Cllr Madeline Russell, leader of Bedfordshire County Council, said: "Our grant allocation is the single biggest factor in deciding the level of council tax in the county.

"It comes as no surprise that we are at the bottom of the government's priorities and all our budget planning has been based on that eventuality.

"I know that council tax is too high, especially for older people and people on fixed incomes, so we will do our best to limit the impact of this announcement on Bedfordshire's residents."

Cllr David Beatty, leader of Hertfordshire County Council, said: "In order to balance our books we may have to make some difficult decisions, whilst continuing to provide our services for the people of Hertfordshire.

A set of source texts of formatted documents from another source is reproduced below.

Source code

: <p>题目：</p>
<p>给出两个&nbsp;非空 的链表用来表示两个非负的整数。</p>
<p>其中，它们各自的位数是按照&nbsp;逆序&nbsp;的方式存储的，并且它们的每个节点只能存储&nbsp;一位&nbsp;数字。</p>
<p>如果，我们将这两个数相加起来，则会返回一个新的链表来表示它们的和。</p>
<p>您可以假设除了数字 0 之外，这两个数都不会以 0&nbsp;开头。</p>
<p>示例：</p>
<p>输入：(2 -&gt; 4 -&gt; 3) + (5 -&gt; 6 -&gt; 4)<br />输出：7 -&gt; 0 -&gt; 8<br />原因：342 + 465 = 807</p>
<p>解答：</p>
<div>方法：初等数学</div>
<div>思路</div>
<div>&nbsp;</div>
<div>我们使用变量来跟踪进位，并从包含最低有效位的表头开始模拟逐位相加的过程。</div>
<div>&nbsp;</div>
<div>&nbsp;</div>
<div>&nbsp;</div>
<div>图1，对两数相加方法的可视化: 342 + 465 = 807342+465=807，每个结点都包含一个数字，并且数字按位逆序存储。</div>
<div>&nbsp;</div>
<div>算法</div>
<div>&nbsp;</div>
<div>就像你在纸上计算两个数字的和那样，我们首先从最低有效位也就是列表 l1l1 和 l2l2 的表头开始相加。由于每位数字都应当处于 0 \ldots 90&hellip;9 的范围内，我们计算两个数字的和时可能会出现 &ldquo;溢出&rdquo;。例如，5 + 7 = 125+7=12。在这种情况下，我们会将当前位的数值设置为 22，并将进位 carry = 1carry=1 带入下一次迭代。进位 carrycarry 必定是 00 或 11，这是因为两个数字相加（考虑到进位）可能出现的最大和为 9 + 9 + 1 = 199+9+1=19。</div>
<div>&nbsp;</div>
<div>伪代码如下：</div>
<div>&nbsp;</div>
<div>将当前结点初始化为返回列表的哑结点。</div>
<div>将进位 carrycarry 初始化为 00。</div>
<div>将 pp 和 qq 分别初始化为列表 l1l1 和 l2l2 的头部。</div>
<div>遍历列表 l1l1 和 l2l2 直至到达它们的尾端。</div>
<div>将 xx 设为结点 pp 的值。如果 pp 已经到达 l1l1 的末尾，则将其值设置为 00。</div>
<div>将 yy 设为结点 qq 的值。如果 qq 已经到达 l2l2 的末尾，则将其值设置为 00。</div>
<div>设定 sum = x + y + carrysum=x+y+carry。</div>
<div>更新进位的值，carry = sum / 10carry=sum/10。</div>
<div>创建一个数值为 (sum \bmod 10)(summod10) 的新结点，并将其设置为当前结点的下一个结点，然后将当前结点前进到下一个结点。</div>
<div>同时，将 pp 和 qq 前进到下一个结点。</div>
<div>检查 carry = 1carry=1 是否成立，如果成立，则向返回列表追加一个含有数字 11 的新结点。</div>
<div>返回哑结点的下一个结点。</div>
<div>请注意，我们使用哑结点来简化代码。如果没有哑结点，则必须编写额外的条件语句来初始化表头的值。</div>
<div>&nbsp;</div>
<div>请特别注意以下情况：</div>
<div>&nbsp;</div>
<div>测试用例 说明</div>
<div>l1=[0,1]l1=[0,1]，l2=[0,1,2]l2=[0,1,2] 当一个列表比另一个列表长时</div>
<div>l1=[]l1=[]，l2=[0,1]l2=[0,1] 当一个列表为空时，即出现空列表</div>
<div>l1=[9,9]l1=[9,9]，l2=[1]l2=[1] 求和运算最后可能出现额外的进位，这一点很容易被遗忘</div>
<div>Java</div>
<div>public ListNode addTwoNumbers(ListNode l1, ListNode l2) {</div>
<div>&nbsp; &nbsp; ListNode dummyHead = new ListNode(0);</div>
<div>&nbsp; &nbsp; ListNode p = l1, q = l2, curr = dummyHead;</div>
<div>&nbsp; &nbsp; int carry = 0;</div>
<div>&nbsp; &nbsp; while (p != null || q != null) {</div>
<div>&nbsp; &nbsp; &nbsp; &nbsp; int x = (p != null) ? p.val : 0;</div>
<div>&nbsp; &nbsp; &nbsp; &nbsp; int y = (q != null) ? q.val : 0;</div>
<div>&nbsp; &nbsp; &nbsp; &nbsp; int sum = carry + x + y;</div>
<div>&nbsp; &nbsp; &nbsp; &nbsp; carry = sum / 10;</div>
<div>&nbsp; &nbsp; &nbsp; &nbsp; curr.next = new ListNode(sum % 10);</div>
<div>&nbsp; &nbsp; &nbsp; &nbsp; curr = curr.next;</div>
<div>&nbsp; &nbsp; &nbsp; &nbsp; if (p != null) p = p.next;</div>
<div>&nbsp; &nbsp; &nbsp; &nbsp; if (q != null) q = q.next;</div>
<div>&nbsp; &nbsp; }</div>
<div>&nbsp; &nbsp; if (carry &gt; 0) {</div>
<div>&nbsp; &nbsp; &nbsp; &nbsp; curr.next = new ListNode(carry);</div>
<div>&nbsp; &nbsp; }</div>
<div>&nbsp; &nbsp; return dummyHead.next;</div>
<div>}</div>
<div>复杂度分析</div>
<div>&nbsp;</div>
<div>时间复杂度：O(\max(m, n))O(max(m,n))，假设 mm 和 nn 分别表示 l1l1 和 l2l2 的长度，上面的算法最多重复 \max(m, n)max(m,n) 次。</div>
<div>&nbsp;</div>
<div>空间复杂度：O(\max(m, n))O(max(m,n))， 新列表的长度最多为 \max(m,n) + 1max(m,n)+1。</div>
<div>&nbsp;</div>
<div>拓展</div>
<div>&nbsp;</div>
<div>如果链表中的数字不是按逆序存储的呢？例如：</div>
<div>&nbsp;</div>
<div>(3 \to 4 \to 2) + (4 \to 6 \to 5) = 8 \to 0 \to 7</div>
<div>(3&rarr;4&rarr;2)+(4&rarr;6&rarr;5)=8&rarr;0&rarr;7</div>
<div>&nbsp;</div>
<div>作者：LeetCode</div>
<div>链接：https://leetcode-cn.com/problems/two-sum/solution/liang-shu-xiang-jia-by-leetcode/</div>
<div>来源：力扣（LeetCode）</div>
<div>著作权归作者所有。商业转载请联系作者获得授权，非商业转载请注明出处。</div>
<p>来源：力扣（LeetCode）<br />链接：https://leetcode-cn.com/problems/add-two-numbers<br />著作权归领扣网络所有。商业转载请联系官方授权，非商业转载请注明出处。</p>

"The government announcement is disappointing and no extra money has been allocated.

"We have made our concerns very clear to government that in our major service areas we face costs that are rising significantly more than the normal rate of inflation and there is an even greater number of people entitled to our care services.

"We are facing increased pressure due to rising costs of social care, energy and waste disposal.

"Last year there was an eighty per cent rise in the number of people needing support in their homes and this is part of an ongoing trend.

"The rising cost of oil means that we are paying a lot more for Tarmac and other road maintenance materials, plus the cost of disposing of the county's waste has risen sharply from £21m two years ago to £26m last year.

"The Local Government Association and councils have been lobbying for a better financial support package from government as we want to keep the council tax increase as low as possible, but they have not listened.